Bei den Swaps dagegen - den Wettspielen mit der Bank - werden langfristige Darlehen gegen Kurzdarlehen getauscht wobei die Gemeinde natürlich auf weiterhin sinkende Zinsentwicklungen hofft. Die Bank setzt dagegen auf steigende Zinsen. Dabei verfügt sie selbstverständlich über weltweite Informationen aus dem Geldmarkt, die den Kommunen überhaupt nicht zur Verfügung stehen.
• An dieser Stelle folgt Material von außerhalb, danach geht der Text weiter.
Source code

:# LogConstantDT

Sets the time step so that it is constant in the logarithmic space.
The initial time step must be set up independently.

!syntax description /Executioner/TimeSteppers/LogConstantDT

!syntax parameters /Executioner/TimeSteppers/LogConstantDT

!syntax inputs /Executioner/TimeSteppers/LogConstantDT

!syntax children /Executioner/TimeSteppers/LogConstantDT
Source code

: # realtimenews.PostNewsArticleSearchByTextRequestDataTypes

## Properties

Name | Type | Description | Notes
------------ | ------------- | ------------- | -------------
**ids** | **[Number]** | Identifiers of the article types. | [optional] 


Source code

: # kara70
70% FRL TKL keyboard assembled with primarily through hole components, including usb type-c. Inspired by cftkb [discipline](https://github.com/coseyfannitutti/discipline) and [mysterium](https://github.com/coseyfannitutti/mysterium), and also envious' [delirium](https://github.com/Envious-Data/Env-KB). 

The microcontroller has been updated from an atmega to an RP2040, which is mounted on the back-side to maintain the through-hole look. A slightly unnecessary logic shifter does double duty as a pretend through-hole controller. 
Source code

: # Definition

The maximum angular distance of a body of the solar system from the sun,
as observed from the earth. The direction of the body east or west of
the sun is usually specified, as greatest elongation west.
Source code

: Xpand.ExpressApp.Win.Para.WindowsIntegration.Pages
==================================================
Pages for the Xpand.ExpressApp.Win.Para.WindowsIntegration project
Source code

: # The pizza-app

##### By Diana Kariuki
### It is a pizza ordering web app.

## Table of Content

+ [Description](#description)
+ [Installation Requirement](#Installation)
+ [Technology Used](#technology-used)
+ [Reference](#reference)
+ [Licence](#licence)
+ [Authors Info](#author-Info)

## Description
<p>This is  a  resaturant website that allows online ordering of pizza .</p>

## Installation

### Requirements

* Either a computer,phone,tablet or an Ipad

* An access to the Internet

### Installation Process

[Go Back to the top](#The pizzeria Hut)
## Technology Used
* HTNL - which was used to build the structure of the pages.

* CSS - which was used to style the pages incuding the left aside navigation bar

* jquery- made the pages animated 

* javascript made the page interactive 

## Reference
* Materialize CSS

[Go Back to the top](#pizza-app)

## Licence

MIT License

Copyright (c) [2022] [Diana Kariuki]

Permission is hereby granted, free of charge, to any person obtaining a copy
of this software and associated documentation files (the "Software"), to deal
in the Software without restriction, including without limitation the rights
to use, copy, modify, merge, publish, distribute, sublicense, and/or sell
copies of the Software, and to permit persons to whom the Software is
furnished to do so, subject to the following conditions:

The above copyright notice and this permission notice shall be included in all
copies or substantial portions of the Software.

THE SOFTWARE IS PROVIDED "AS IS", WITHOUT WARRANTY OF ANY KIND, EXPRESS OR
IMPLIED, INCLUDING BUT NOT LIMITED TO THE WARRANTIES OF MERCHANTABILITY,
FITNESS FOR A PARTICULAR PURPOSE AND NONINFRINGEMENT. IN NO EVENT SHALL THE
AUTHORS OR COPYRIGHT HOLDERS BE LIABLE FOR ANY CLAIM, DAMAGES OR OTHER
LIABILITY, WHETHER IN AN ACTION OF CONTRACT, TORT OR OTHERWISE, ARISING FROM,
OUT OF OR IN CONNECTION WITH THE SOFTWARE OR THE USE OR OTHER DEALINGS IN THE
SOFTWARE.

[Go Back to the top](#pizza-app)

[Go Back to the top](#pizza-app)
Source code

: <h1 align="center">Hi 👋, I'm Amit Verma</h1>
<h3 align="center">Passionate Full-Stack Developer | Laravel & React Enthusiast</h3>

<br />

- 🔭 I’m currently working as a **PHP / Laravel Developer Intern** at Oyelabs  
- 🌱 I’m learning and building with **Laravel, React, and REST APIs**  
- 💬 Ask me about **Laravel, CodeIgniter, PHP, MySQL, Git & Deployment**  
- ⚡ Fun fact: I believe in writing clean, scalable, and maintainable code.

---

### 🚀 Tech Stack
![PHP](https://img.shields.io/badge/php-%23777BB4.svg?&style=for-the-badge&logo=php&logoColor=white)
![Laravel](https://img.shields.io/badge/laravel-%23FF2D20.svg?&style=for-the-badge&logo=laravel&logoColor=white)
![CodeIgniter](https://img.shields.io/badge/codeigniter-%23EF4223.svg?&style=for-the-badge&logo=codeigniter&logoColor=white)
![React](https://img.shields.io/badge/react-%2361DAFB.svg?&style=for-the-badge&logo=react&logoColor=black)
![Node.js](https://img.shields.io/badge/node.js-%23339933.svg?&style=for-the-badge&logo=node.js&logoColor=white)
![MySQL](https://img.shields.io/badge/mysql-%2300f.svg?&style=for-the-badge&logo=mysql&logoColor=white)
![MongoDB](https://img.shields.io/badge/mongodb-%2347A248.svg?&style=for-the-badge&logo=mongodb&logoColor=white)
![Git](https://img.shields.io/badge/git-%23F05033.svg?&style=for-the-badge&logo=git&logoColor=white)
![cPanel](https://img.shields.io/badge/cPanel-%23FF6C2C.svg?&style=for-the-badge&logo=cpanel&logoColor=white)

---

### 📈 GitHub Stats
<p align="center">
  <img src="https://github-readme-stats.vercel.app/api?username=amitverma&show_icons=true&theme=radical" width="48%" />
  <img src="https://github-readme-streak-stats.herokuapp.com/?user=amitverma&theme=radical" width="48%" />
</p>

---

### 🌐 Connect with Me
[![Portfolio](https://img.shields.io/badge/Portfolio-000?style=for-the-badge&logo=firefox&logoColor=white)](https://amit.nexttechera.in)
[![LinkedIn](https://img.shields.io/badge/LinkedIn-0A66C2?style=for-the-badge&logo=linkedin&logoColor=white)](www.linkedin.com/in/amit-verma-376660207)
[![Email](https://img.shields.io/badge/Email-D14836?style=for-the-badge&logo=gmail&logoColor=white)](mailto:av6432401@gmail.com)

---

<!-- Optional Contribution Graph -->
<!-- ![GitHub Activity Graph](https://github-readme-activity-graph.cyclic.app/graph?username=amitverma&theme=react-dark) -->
Bei der Umfrage des Bundes der Steuerzahler sind von ihm seinerzeit 396 Kommunen in NRW bezüglich dieser Swap-Geschäfte angeschrieben worden. 90 Prozent hätten geantwortet und daraus wurde ersichtlich, dass sich immerhin 188 Kommunen erst gar nicht auf diese Zinsgeschäfte eingelassen haben. 160 Gemeinden haben allerdings zugegeben, diese Geschäfte getätigt zu haben, nur vier von ihnen räumten aber ein, dabei hohe Verluste gemacht zu haben: Mülheim, Remscheid, Moers und Hagen sprechen von Verlusten zwischen rund 101 000 und 27 Mio. Euro.

93 Kommunen - darunter eben auch Gelsenkirchen - wollen allerdings Gewinne gezogen haben: Der Bund der Steuerzahler hat am Wahrheitsgehalt mancher dieser Angaben aber seine Zweifel: Örtliche Medien hätten in einigen Fällen nämlich über ganz andere Ergebnisse berichtet.

Die Gefahr, dass sich die Gemeinden in diesem Spekulationsgeschäft verzockten, sei immens, warnt Eberhard Kanski vom Steuerzahlerbund NRW: „Swap-Geschäfte sind hoch spekulativ und äußerst komplex. Ich bin mir nicht sicher, ob alle Kämmerer und ehrenamtliche Mandatsträger diesen Herausforderungen gewachsen sind. Solche Zinswetten haben nichts im Rathaus verloren.“

Die Justiz ist in diesem Wettspiel bislang zweigeteilter Meinung. Das Oberlandesgericht Stuttgart hat die Deutsche Bank zu 1,6 Millionen Euro Schadensersatz verurteilt und von einem „Glücksspiel mit ungleichen Mitteln“ gesprochen, „weil die Bank selbst das Spiel entworfen hat“.

Einige Kommunen, so auch Hagen, das 50 Mio Euro einklagte, unterlagen dagegen vor anderen Gerichten. Wegen schlechter Beratung hatte Hagen die Deutsche Bank verklagt, das Wuppertaler Gericht entschied jedoch: Die Stadt hätte in der Lage sein müssen, das Risiko selbst einzuschätzen.